Paper Structure (37 sections, 2 equations, 4 figures, 9 tables)

This paper contains 37 sections, 2 equations, 4 figures, 9 tables.

Figures (4)

  • Figure 1: We compare our dataset with the existing medical QA datasets. MedQA jin2020diseasedoespatienthave, PubMedQA jin2019pubmedqadatasetbiomedicalresearch, and MedMCQA pal2022medmcqalargescalemultisubject are derived from medical examinations and are multiple-choice questions. MedQA-Followup manczak2025shallow and MeDiaQA suri2021mediaqaquestionansweringdataset are adversarial follow-up questions with multiple choice options. MedRedQA nguyen2023medredqa, MedicationQA abacha2019bridging and HealthSearchQA 53083 have patient-authored questions but in single-turn. Our dataset ThReadMed-QA is the first to have patient-authored questions and followups, along with physician responses.
  • Figure 2: Dataset construction and filtering process.

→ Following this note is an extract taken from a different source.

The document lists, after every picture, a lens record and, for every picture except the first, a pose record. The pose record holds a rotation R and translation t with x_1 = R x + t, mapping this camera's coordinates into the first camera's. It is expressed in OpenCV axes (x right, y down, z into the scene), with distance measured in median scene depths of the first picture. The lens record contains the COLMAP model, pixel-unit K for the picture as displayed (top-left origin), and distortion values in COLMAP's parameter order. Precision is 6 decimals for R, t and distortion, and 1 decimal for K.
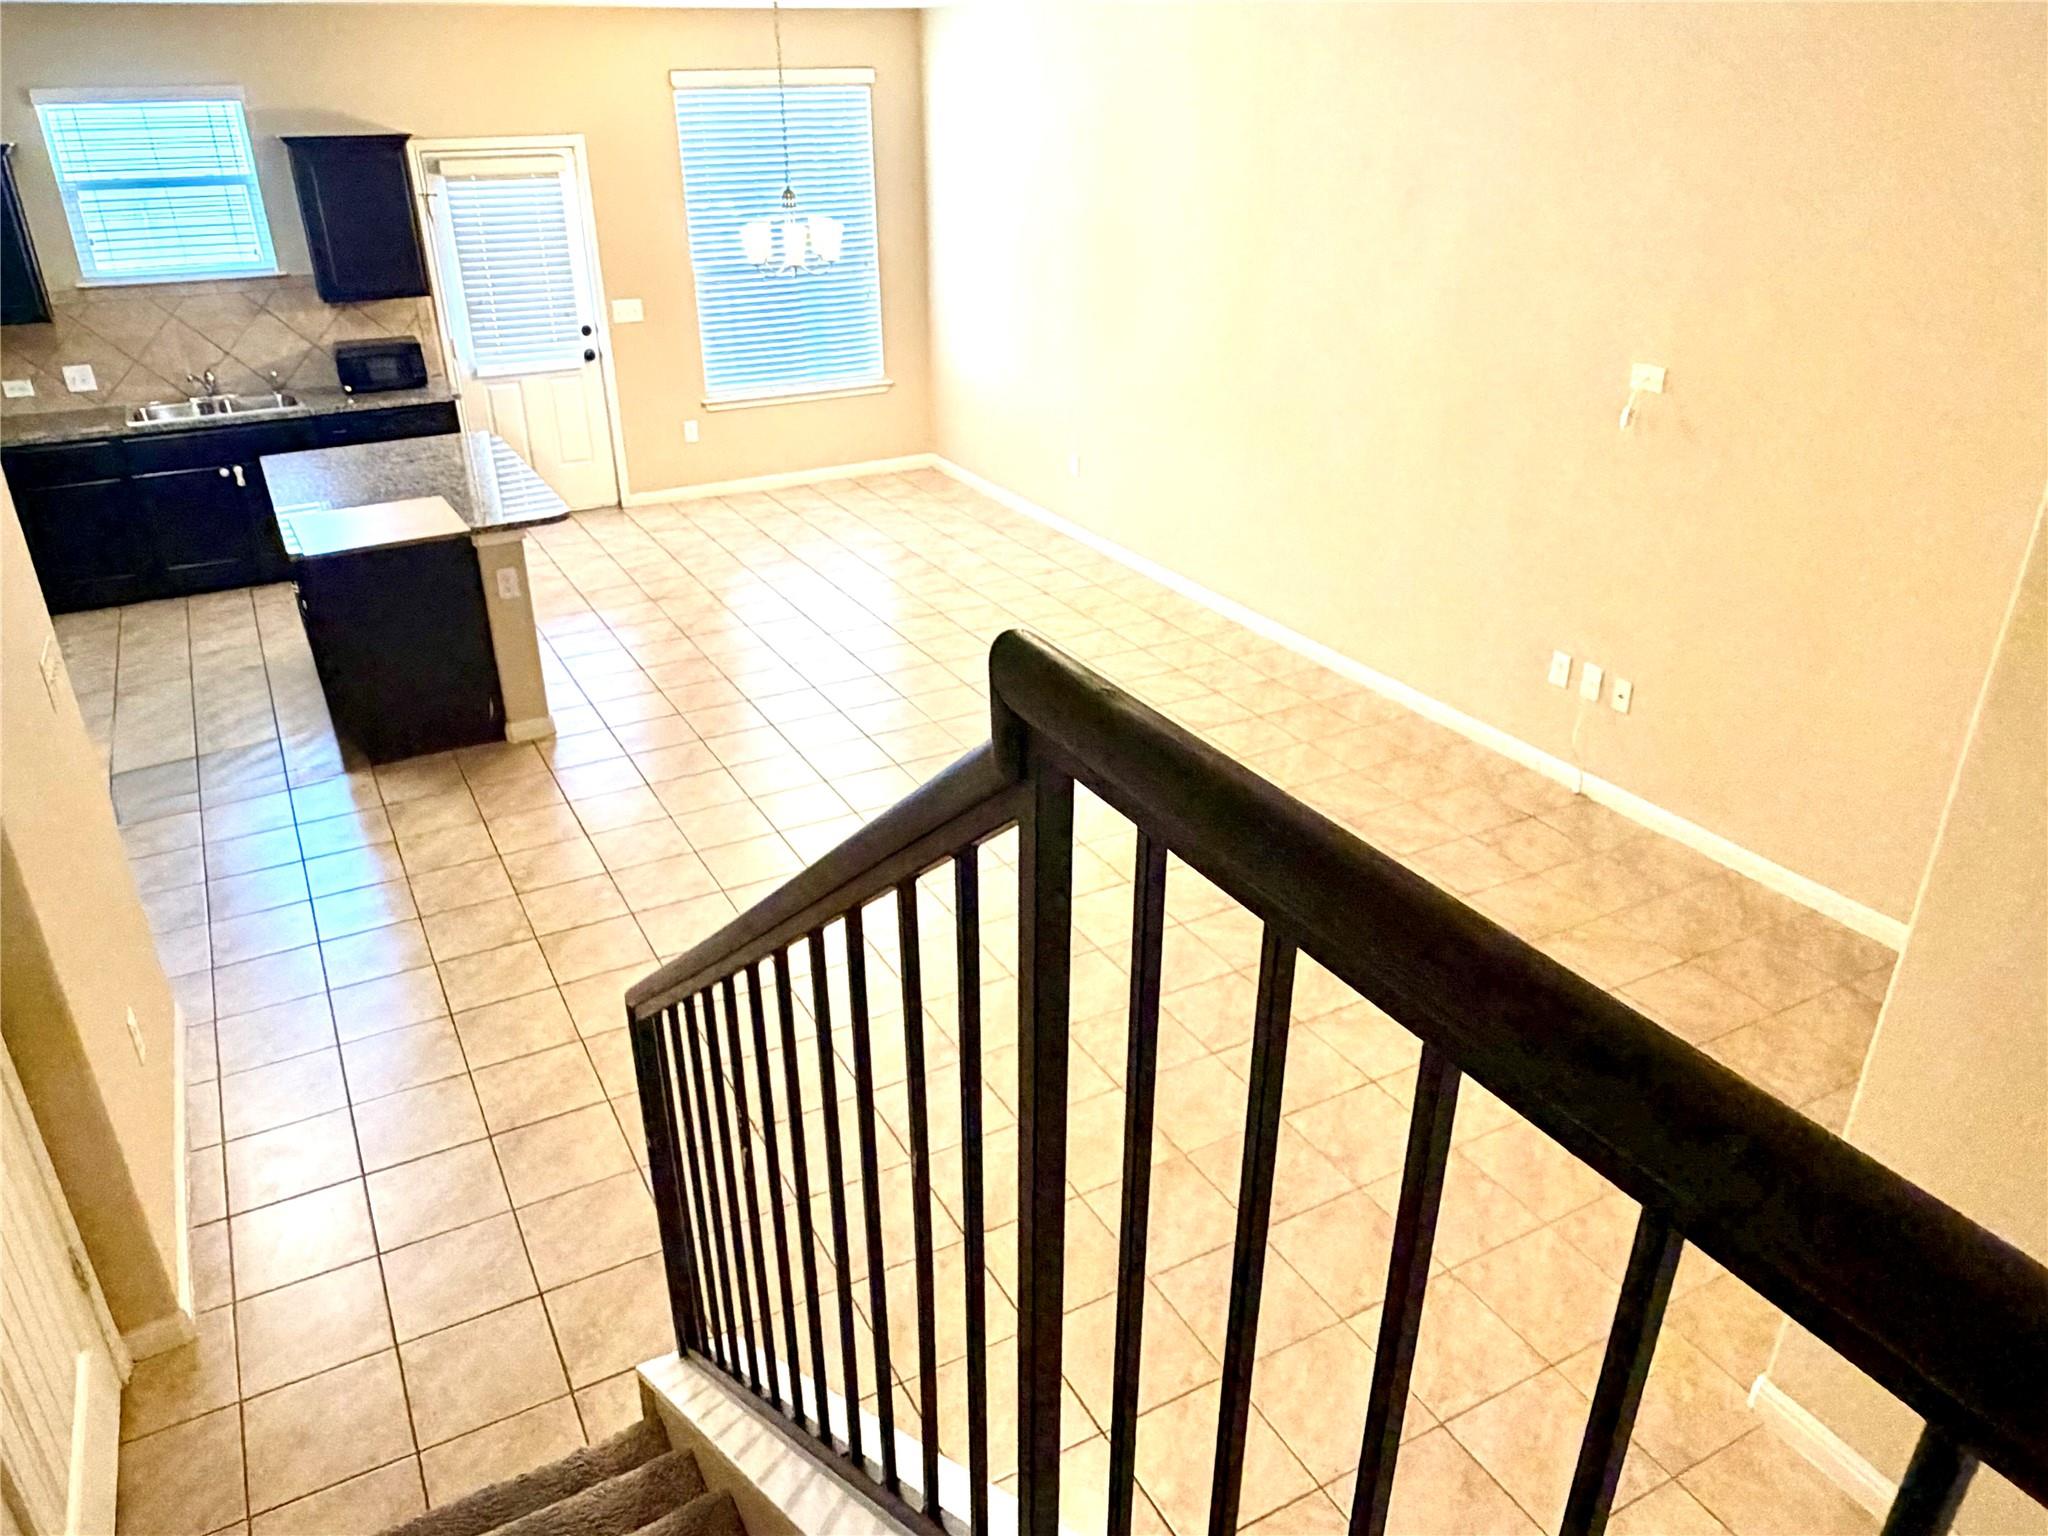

We selected posts from r/AskDocs from Jan 2015 to Jun 2023, totaling approximately 1.8 million posts. After preprocessing and keeping the thread with the original poster (OP) and physician, we have the final set of 2,437 conversation threads.
  • Figure 3: Mean judge score by conversation turn (turns 0-5, n = 238, 238, 238, 109, 61, 40 respectively). Shaded bands show 95% confidence intervals. All models degrade from turn 0 to turn 2; the degradation is statistically significant across all models (p < 0.001, Mann-Whitney U).
  • Figure 4: Cascade failure rates: percentage of wrong responses at turn t + 1 conditioned on the score at turn t. All models show severe cascade effects after a wrong turn, with failure rates up to 6.1× higher than after a correct turn.